Sunday 9 February 2014

dejected do-gooder, dejected hot chocolate

Yesterday I went to stay for the night at my buddy's house in Kingston- to do so I make my way to Waterloo and always pick up a hot drink from one of the numerous food/coffee chain places available on the platform. Yesterday I bought a medium hot chocolate (and a banana because I was slightly hungover and 'nanas are great for perking you up after a night drinking), - anyway, I paid with contactless, grabbed the drink and noticing it was quite small I said, "Is this a medium?" the girl said, "No, because you paid for a small", I thought ahhh never mind, if that's all I paid for,  never mind. I was running late for my train. On the train I found the receipt and I had paid the extra 50p for a medium. So today, as I walked past the cafe chain on my way back home from Kingston I noticed the same girl was there- I told her that I had paid for a medium yesterday and she was really apologetic and gave me the refund and a free hot chocolate. Which was all very embarrassing for me, after living in London for a while you get quite used to being treated like shit by service workers, just I know most customers are arseholes. 
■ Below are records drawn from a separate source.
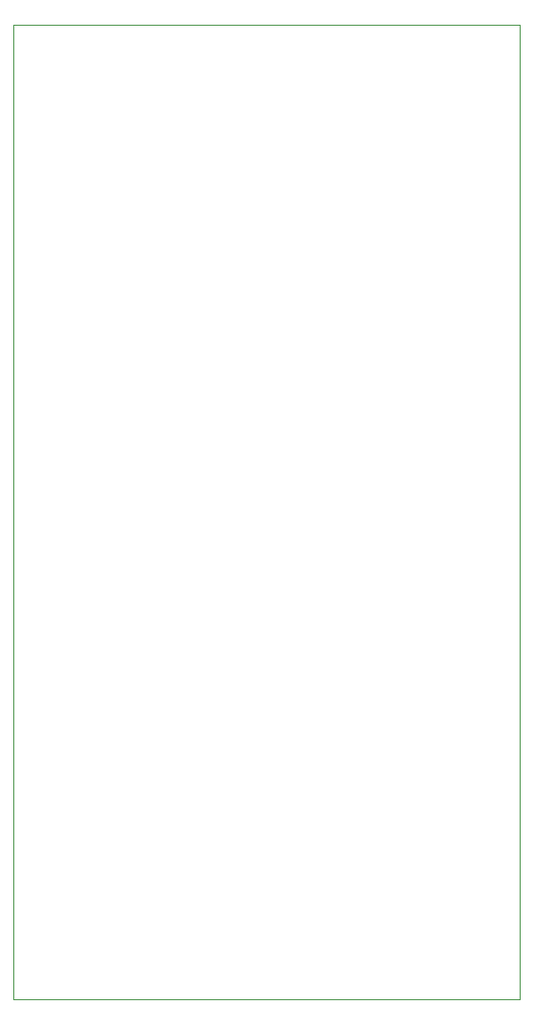
<source format=gbr>
%TF.GenerationSoftware,KiCad,Pcbnew,8.0.5*%
%TF.CreationDate,2024-10-24T17:31:16-06:00*%
%TF.ProjectId,fluxgate,666c7578-6761-4746-952e-6b696361645f,rev?*%
%TF.SameCoordinates,Original*%
%TF.FileFunction,Profile,NP*%
%FSLAX46Y46*%
G04 Gerber Fmt 4.6, Leading zero omitted, Abs format (unit mm)*
G04 Created by KiCad (PCBNEW 8.0.5) date 2024-10-24 17:31:16*
%MOMM*%
%LPD*%
G01*
G04 APERTURE LIST*
%TA.AperFunction,Profile*%
%ADD10C,0.050000*%
%TD*%
G04 APERTURE END LIST*
D10*
X153289000Y-29972000D02*
X198374000Y-29972000D01*
X198374000Y-116586000D01*
X153289000Y-116586000D01*
X153289000Y-29972000D01*
M02*

</source>
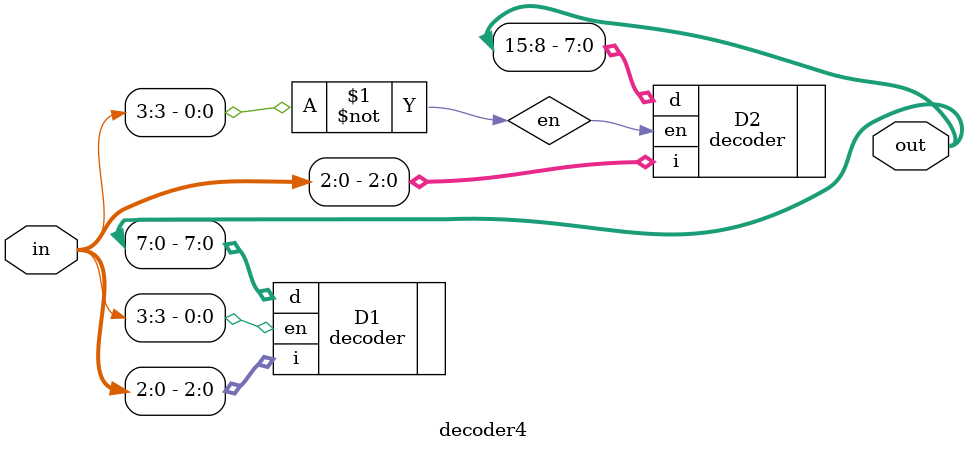
<source format=v>
`timescale 1ns / 1ps
module decoder4(
    input [3:0] in,
    output [15:0] out
    );

	wire en = ~in[3];
	
	decoder D1(.i(in[2:0]), .en(in[3]), .d(out[7:0]));
	decoder D2(.i(in[2:0]), .en(en), .d(out[15:8]));
endmodule

</source>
Thing was I'd just finished a really large cup of tea and i had no room in my belly for a large, free hot chocolate. So i thought, "I know, I'll nip outside and give it to a homeless person", it was very cold out today, and there's usually quite a few homeless people outside of major London stations. But not bleeding today, my dress was blowing up in the wind, and I was getting rained on as I marched about trying to find someone to give this ruddy hot chocolate to. Eventually I found a man all wrapped up in blankets with what looked like a broken leg. I knelt down and said "I'm awfully sorry if this is insulting, but would you like this drink? I got it for free and I don't want it", he was said "Thanks darlin', yeah that'd be great", so I gave it to him (promising it "wasn't poisoned", which made it sound like it was poisoned, luckily he laughed), he took one sip and went "No, no, no, I hate hot chocolate, you can have that back- will you go and get me a coffee?". I was a mixture of apologetic and put-out (excellent do-gooder behaviour). I was sorry that I didn't have the drink he liked and put-out that he wanted me to throw away this one and go and buy him a bleading latte. I said sorry- gave him some change and walked off still holding this fricking hot chocolate. At this moment I watched my bus drive off, so then went a stood by the bus stop for 20 minutes trying to hold my dress down with the gale winds and holding this now nearly cold hot chocolate, too anxious to leave the bus stop in case it came during my search for a bin. As the bus pulled up I put the hot chocolate down on the pavement and watched it as the bus and me pulled away.